MARTINEZ -- Contra Costa County's long-standing practice of assigning defense attorneys to indigent criminal defendants after -- and not at -- their initial court appearance has resulted in a federal class action lawsuit against Public Defender Robin Lipetzky.
Point Richmond attorney Christopher Martin, one of two attorneys who filed the lawsuit in U.S. District Court in Oakland on Dec. 21, says the illegal practice could cost the county a minimum of $4,000 for each defendant whose civil rights were violated.
"We don't know how many plaintiffs there are, but I anticipate there are thousands," Martin said Monday.
The lawsuit alleges that indigent, in-custody defendants are left in County Jail without an attorney for five to 13 days after their first court appearance, in violation of the right to assistance of counsel from the time one first faces a judge.
"To my knowledge, Contra Costa County is the only major county in the state that doesn't provide representation at the first appearance, or shortly thereafter," Martin said. "The only other counties that don't are the small, rural counties that don't have the funding or a public defender's office."
Lipetzky, Contra Costa's appointed public defender since 2010, said Monday she could not comment on pending litigation. She has long been fighting for money to add more attorneys to her underfunded office, which has had to refuse clients at least once a month since November 2010
Lipetzky said she has been authorized to hire two new attorneys and paralegals to staff arraignment courtrooms pending vote by Contra Costa supervisors on Jan. 15 on state prison realignment funds.
In addition to damages for past and current criminal defendants, the class action suit seeks a preliminary injunction ordering the Public Defender's Office to appear at arraignments.
The Public Defender's Office's policy is to withhold counsel for detainees until they are referred to the office as new clients, the lawsuit says. Without an attorney present at the initial arraignment where they are granted the referral, defendants can't enter a plea, apply for lower bail or exercise their speedy trial rights.
Martin says he was stunned by the county's practice when he became aware of it two years ago while representing a client through the county's private attorney conflicts panel.
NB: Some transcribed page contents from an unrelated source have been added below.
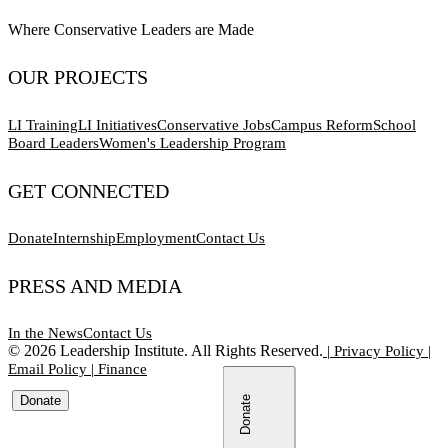
Where Conservative Leaders are Made
OUR PROJECTS
LI Training
LI Initiatives
Conservative Jobs
Campus Reform
School
Board Leaders
Women's Leadership Program
GET CONNECTED
Donate
Internship
Employment
Contact Us
PRESS AND MEDIA
In the News
Contact Us
©
2026
Leadership Institute. All Rights Reserved.
|
Privacy Policy
|
Email Policy
|
Finance
Donate
Donate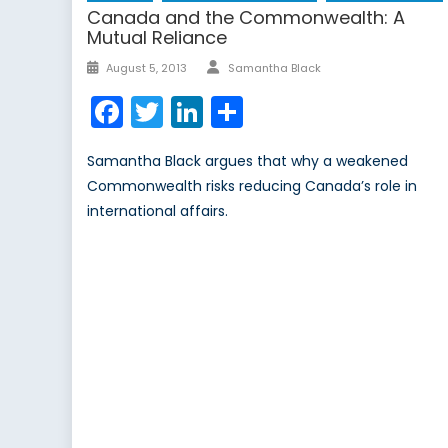
Canada and the Commonwealth: A
Mutual Reliance
Author
Posted
August 5, 2013
Samantha Black
on
Facebook
Twitter
LinkedIn
Share
Samantha Black argues that why a weakened
Commonwealth risks reducing Canada’s role in
international affairs.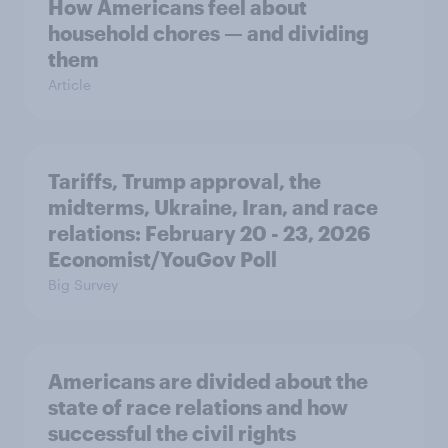
How Americans feel about
household chores — and dividing
them
Article
Tariffs, Trump approval, the
midterms, Ukraine, Iran, and race
relations: February 20 - 23, 2026
Economist/YouGov Poll
Big Survey
Americans are divided about the
state of race relations and how
successful the civil rights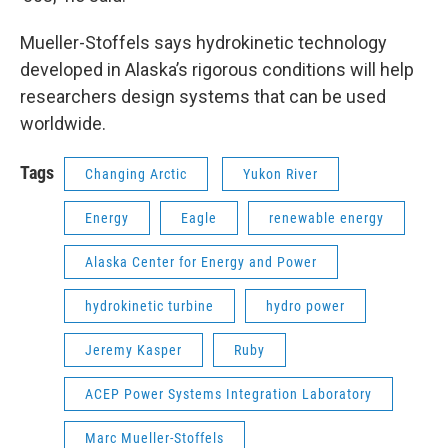
Mueller-Stoffels says hydrokinetic technology
developed in Alaska’s rigorous conditions will help
researchers design systems that can be used
worldwide.
Tags
Changing Arctic
Yukon River
Energy
Eagle
renewable energy
Alaska Center for Energy and Power
hydrokinetic turbine
hydro power
Jeremy Kasper
Ruby
ACEP Power Systems Integration Laboratory
Marc Mueller-Stoffels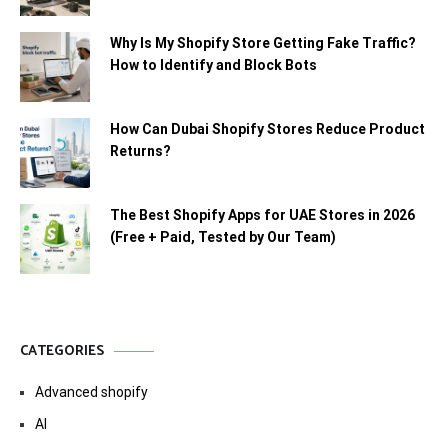
Why Is My Shopify Store Getting Fake Traffic?
How to Identify and Block Bots
How Can Dubai Shopify Stores Reduce Product
Returns?
The Best Shopify Apps for UAE Stores in 2026
(Free + Paid, Tested by Our Team)
CATEGORIES
Advanced shopify
AI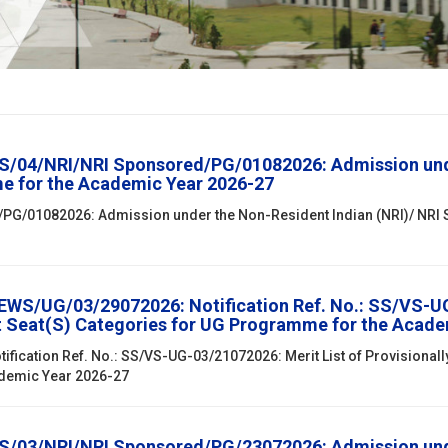
SS/04/NRI/NRI Sponsored/PG/01082026: Admission unde
e for the Academic Year 2026-27
/PG/01082026: Admission under the Non-Resident Indian (NRI)/ NRI
EWS/UG/03/29072026: Notification Ref. No.: SS/VS-UG-
t Seat(S) Categories for UG Programme for the Acade
ification Ref. No.: SS/VS-UG-03/21072026: Merit List of Provisional
ademic Year 2026-27
SS/03/NRI/NRI Sponsored/PG/23072026: Admission unde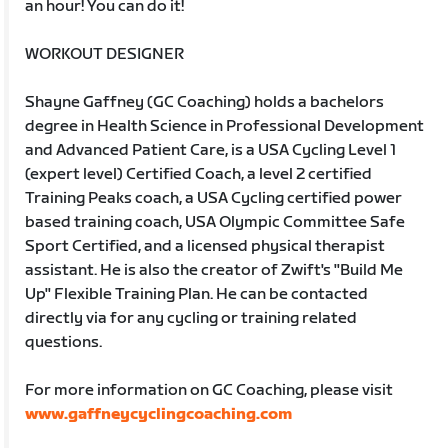
an hour! You can do it!
WORKOUT DESIGNER
Shayne Gaffney (GC Coaching) holds a bachelors
degree in Health Science in Professional Development
and Advanced Patient Care, is a USA Cycling Level 1
(expert level) Certified Coach, a level 2 certified
Training Peaks coach, a USA Cycling certified power
based training coach, USA Olympic Committee Safe
Sport Certified, and a licensed physical therapist
assistant. He is also the creator of Zwift's "Build Me
Up" Flexible Training Plan. He can be contacted
directly via for any cycling or training related
questions.
For more information on GC Coaching, please visit
www.gaffneycyclingcoaching.com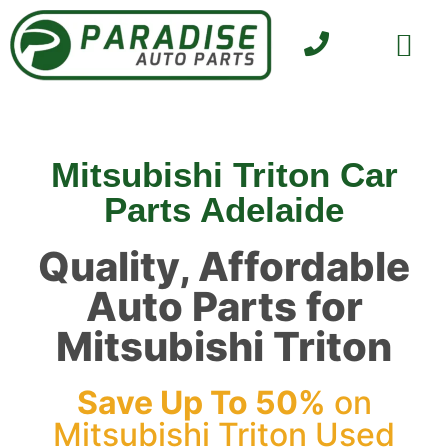
SELL YOUR CAR
CONTACT US
Mitsubishi Triton Car
Parts Adelaide
Quality, Affordable
Auto Parts for
Mitsubishi Triton
Save Up To 50%
on
Mitsubishi Triton Used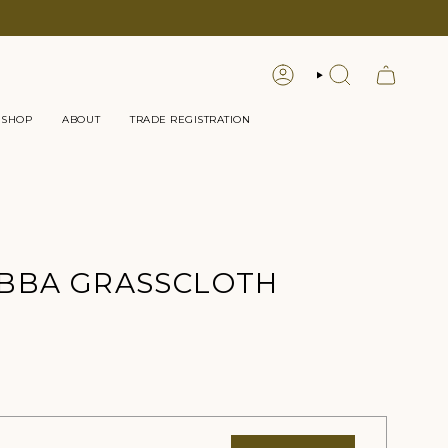
LOGIN
SEARCH
 SHOP
ABOUT
TRADE REGISTRATION
BBA GRASSCLOTH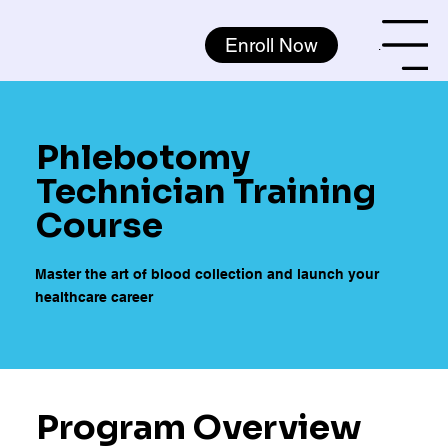
Enroll Now
Menu
Phlebotomy
Technician Training
Course
Master the art of blood collection and launch your
healthcare career
Program Overview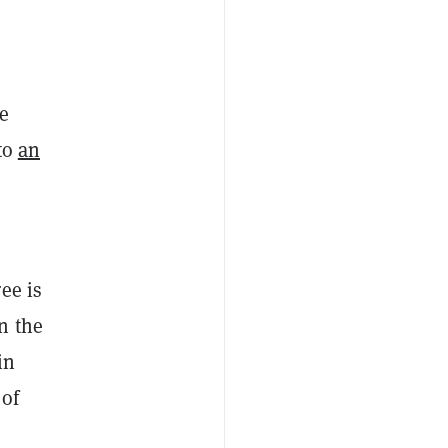
e
to
an
ee is
n the
in
 of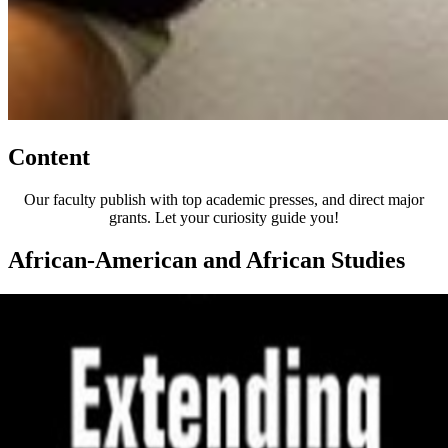
Content
Our faculty publish with top academic presses, and direct major
grants. Let your curiosity guide you!
African-American and African Studies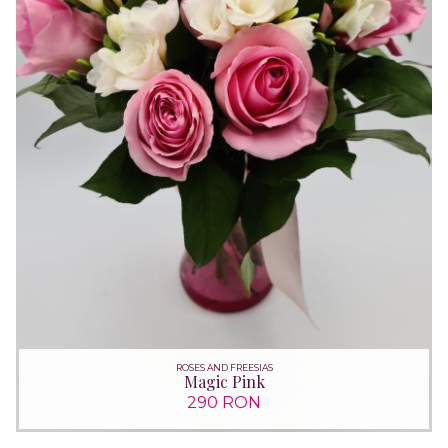
ROSES AND FREESIAS
Magic Pink
290 RON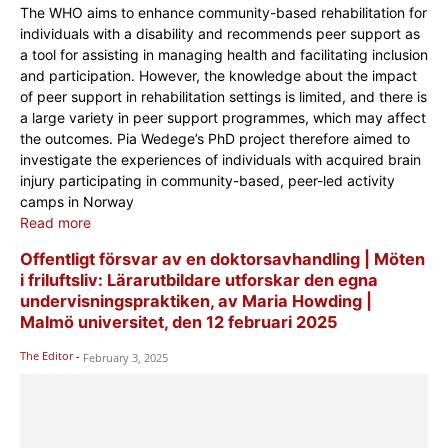
The WHO aims to enhance community-based rehabilitation for
individuals with a disability and recommends peer support as
a tool for assisting in managing health and facilitating inclusion
and participation. However, the knowledge about the impact
of peer support in rehabilitation settings is limited, and there is
a large variety in peer support programmes, which may affect
the outcomes. Pia Wedege’s PhD project therefore aimed to
investigate the experiences of individuals with acquired brain
injury participating in community-based, peer-led activity
camps in Norway
Read more
Offentligt försvar av en doktorsavhandling | Möten
i friluftsliv: Lärarutbildare utforskar den egna
undervisningspraktiken, av Maria Howding |
Malmö universitet, den 12 februari 2025
The Editor
-
February 3, 2025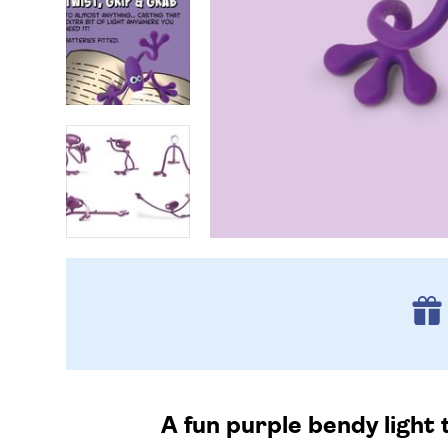
A fun purple bendy light t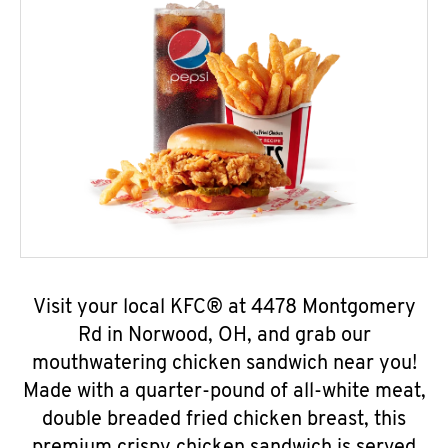
Visit your local KFC® at 4478 Montgomery
Rd in Norwood, OH, and grab our
mouthwatering chicken sandwich near you!
Made with a quarter-pound of all-white meat,
double breaded fried chicken breast, this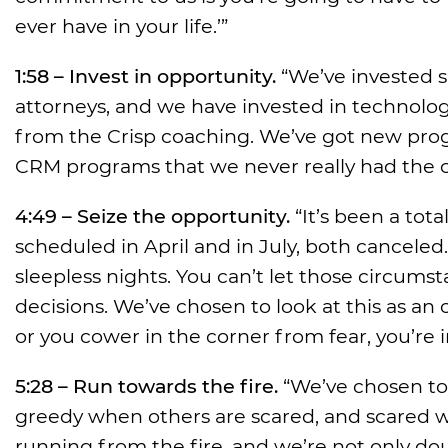
ever have in your life.’”
1:58 – Invest in opportunity.
“We’ve invested s
attorneys, and we have invested in technology
from the Crisp coaching. We’ve got new pro
CRM programs that we never really had the 
4:49 – Seize the opportunity.
“It’s been a tot
scheduled in April and in July, both cancele
sleepless nights. You can’t let those circums
decisions. We’ve chosen to look at this as a
or you cower in the corner from fear, you’re 
5:28 – Run towards the fire.
“We’ve chosen to 
greedy when others are scared, and scared wh
running from the fire, and we’re not only d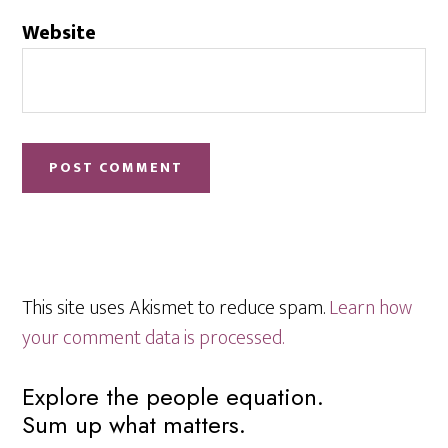
Website
This site uses Akismet to reduce spam.
Learn how
your comment data is processed.
Primary
Explore the people equation.
Sum up what matters.
Sidebar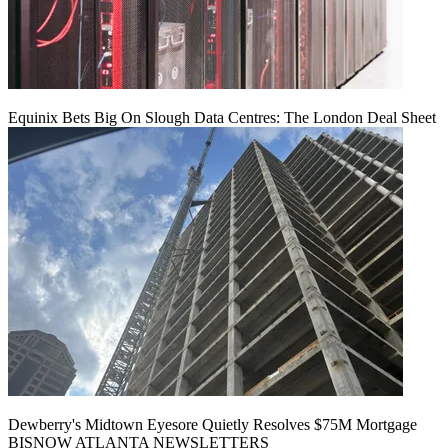
Equinix Bets Big On Slough Data Centres: The London Deal Sheet
Dewberry's Midtown Eyesore Quietly Resolves $75M Mortgage
BISNOW ATLANTA NEWSLETTERS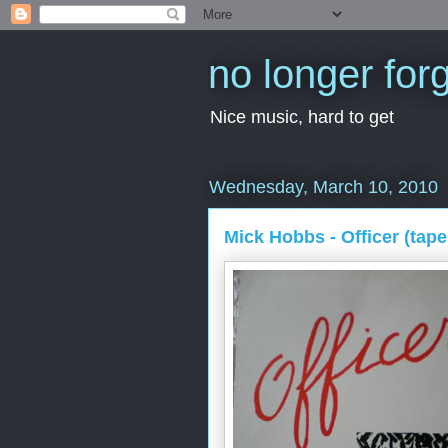
no longer for
Nice music, hard to get
Wednesday, March 10, 2010
Mick Hobbs - Officer (tape,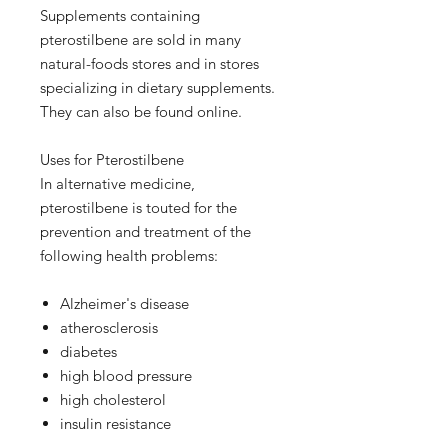
Supplements containing
pterostilbene are sold in many
natural-foods stores and in stores
specializing in dietary supplements.
They can also be found online.
Uses for Pterostilbene
In alternative medicine,
pterostilbene is touted for the
prevention and treatment of the
following health problems:
Alzheimer's disease
atherosclerosis
diabetes
high blood pressure
high cholesterol
insulin resistance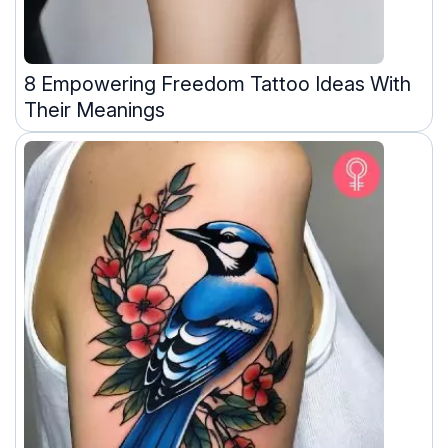
8 Empowering Freedom Tattoo Ideas With
Their Meanings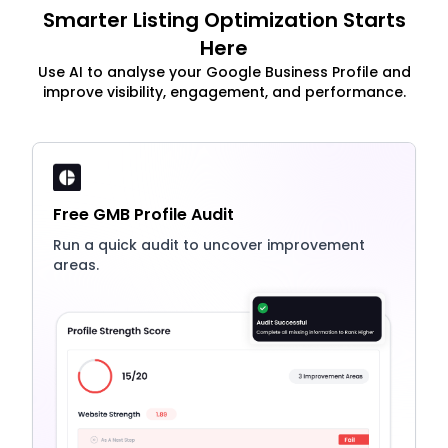
Smarter Listing Optimization Starts
Here
Use AI to analyse your Google Business Profile and
improve visibility, engagement, and performance.
Free GMB Profile Audit
Run a quick audit to uncover improvement
areas.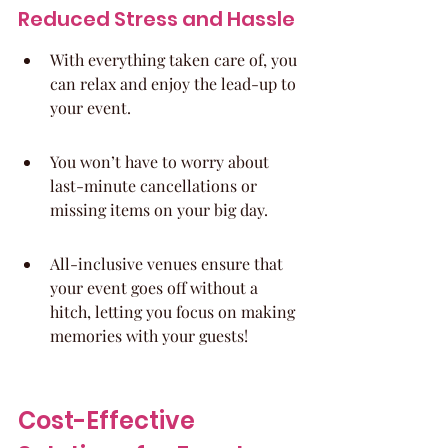
Reduced Stress and Hassle
With everything taken care of, you 
can relax and enjoy the lead-up to 
your event.
You won’t have to worry about 
last-minute cancellations or 
missing items on your big day.
All-inclusive venues ensure that 
your event goes off without a 
hitch, letting you focus on making 
memories with your guests!
Cost-Effective 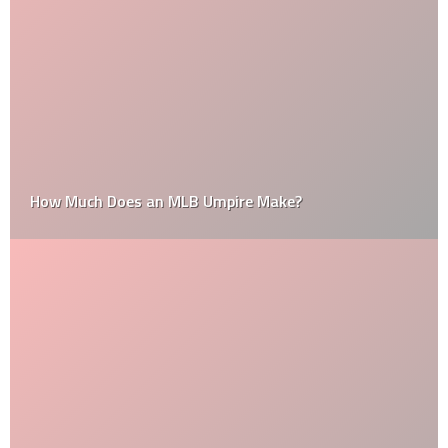
How Much Does an MLB Umpire Make?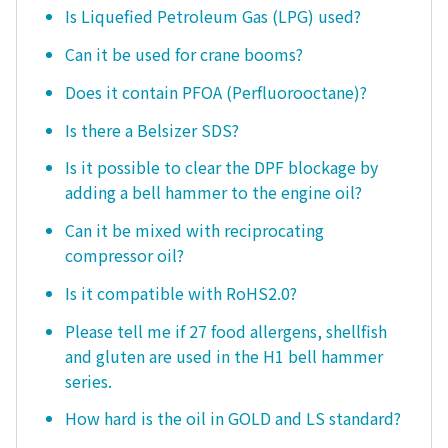
Is Liquefied Petroleum Gas (LPG) used?
Can it be used for crane booms?
Does it contain PFOA (Perfluorooctane)?
Is there a Belsizer SDS?
Is it possible to clear the DPF blockage by
adding a bell hammer to the engine oil?
Can it be mixed with reciprocating
compressor oil?
Is it compatible with RoHS2.0?
Please tell me if 27 food allergens, shellfish
and gluten are used in the H1 bell hammer
series.
How hard is the oil in GOLD and LS standard?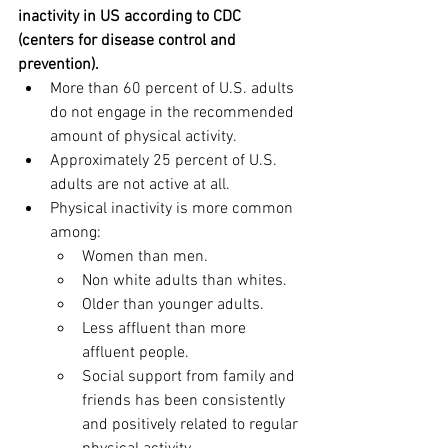
inactivity in US according to CDC 
(centers for disease control and 
prevention).
More than 60 percent of U.S. adults 
do not engage in the recommended 
amount of physical activity.
Approximately 25 percent of U.S. 
adults are not active at all.
Physical inactivity is more common 
among:
Women than men.
Non white adults than whites.
Older than younger adults.
Less affluent than more 
affluent people.
Social support from family and 
friends has been consistently 
and positively related to regular 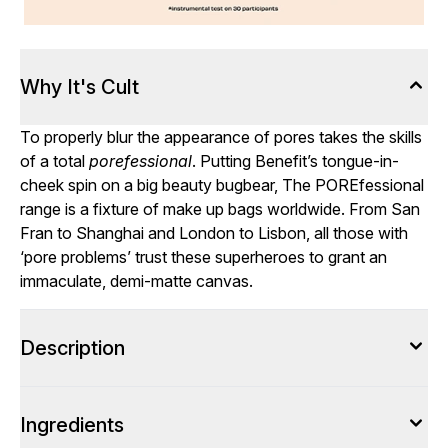
Why It's Cult
To properly blur the appearance of pores takes the skills
of a total
porefessional
. Putting Benefit’s tongue-in-
cheek spin on a big beauty bugbear, The POREfessional
range is a fixture of make up bags worldwide. From San
Fran to Shanghai and London to Lisbon, all those with
‘pore problems’ trust these superheroes to grant an
immaculate, demi-matte canvas.
Description
Ingredients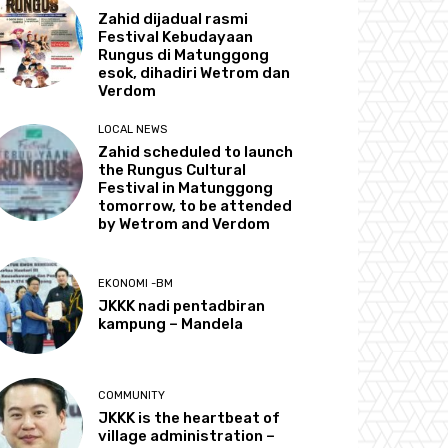
Zahid dijadual rasmi
Festival Kebudayaan
Rungus di Matunggong
esok, dihadiri Wetrom dan
Verdom
LOCAL NEWS
Zahid scheduled to launch
the Rungus Cultural
Festival in Matunggong
tomorrow, to be attended
by Wetrom and Verdom
EKONOMI -BM
JKKK nadi pentadbiran
kampung – Mandela
COMMUNITY
JKKK is the heartbeat of
village administration –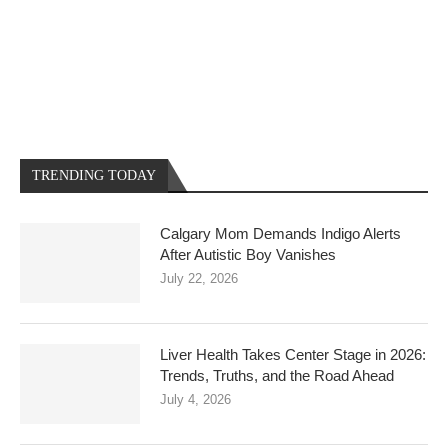
TRENDING TODAY
Calgary Mom Demands Indigo Alerts
After Autistic Boy Vanishes
July 22, 2026
Liver Health Takes Center Stage in 2026:
Trends, Truths, and the Road Ahead
July 4, 2026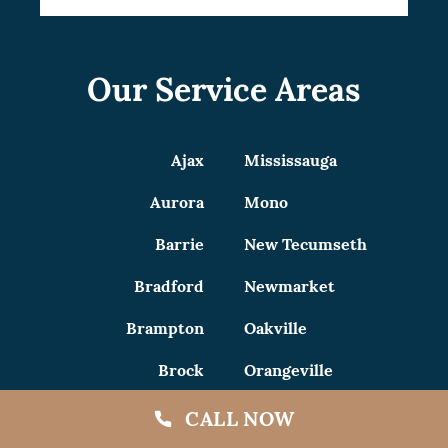
Our Service Areas
Ajax
Mississauga
Aurora
Mono
Barrie
New Tecumseth
Bradford
Newmarket
Brampton
Oakville
Brock
Orangeville
Burlington
Oshawa
CALL NOW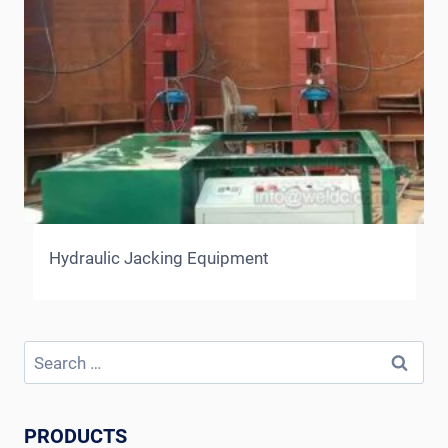
Hydraulic Jacking Equipment
Search
for:
PRODUCTS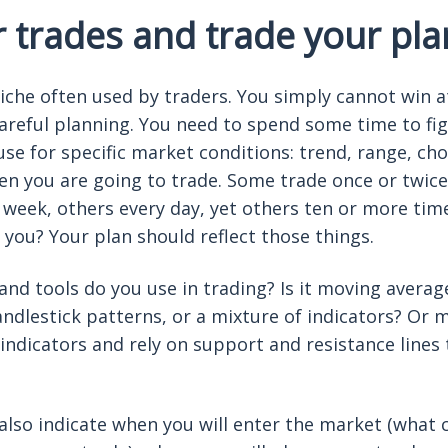
r trades and trade your pla
liche often used by traders. You simply cannot win 
areful planning. You need to spend some time to fi
 use for specific market conditions: trend, range, c
ten you are going to trade. Some trade once or twice
 week, others every day, yet others ten or more tim
 you? Your plan should reflect those things.
nd tools do you use in trading? Is it moving average
andlestick patterns, or a mixture of indicators? Or
 indicators and rely on support and resistance lines 
also indicate when you will enter the market (what 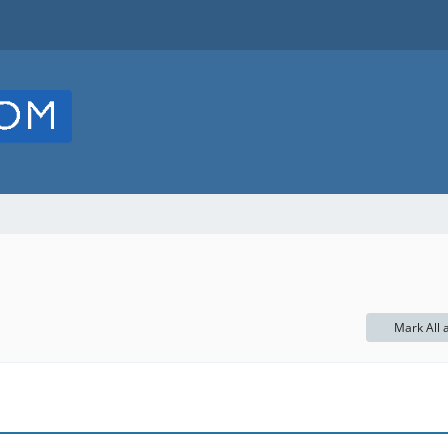
Mark All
The two named plaintiffs in the suit are Martin's clients through that panel: Jerome Wade and John Farrow. They were both jailed for 13 days before receiving an attorney for their respective cases in 2011. Wade, at the time, was 17 and being prosecuted as an adult in an armed robbery case; he pleaded no contest Dec. 6. Farrow was convicted on felony domestic violence charges two months after his arrest.